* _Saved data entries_
───
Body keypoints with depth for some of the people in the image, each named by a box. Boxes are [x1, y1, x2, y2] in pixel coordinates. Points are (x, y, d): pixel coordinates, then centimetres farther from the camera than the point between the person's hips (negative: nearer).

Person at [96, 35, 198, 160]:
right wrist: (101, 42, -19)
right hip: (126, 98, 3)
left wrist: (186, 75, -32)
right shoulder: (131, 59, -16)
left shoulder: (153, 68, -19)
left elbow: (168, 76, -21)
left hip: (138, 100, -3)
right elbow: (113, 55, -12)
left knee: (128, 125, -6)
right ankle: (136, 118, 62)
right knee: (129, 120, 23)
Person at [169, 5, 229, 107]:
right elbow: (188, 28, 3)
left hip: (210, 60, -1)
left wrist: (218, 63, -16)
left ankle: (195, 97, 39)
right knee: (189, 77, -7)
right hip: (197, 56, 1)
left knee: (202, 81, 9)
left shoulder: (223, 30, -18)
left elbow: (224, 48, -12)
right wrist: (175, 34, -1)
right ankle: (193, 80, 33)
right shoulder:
───
Retype all of the data above line for line, changing nothing.

* _Solution_
Body keypoints with depth for some of the people in the image, each named by a box. Boxes are [x1, y1, x2, y2] in pixel coordinates. Points are (x, y, d): pixel coordinates, then centimetres farther from the camera than the point between the person's hips (negative: nearer).

Person at [96, 35, 198, 160]:
right wrist: (101, 42, -19)
right hip: (126, 98, 3)
left wrist: (186, 75, -32)
right shoulder: (131, 59, -16)
left shoulder: (153, 68, -19)
left elbow: (168, 76, -21)
left hip: (138, 100, -3)
right elbow: (113, 55, -12)
left knee: (128, 125, -6)
right ankle: (136, 118, 62)
right knee: (129, 120, 23)
Person at [169, 5, 229, 107]:
right elbow: (188, 28, 3)
left hip: (210, 60, -1)
left wrist: (218, 63, -16)
left ankle: (195, 97, 39)
right knee: (189, 77, -7)
right hip: (197, 56, 1)
left knee: (202, 81, 9)
left shoulder: (223, 30, -18)
left elbow: (224, 48, -12)
right wrist: (175, 34, -1)
right ankle: (193, 80, 33)
right shoulder:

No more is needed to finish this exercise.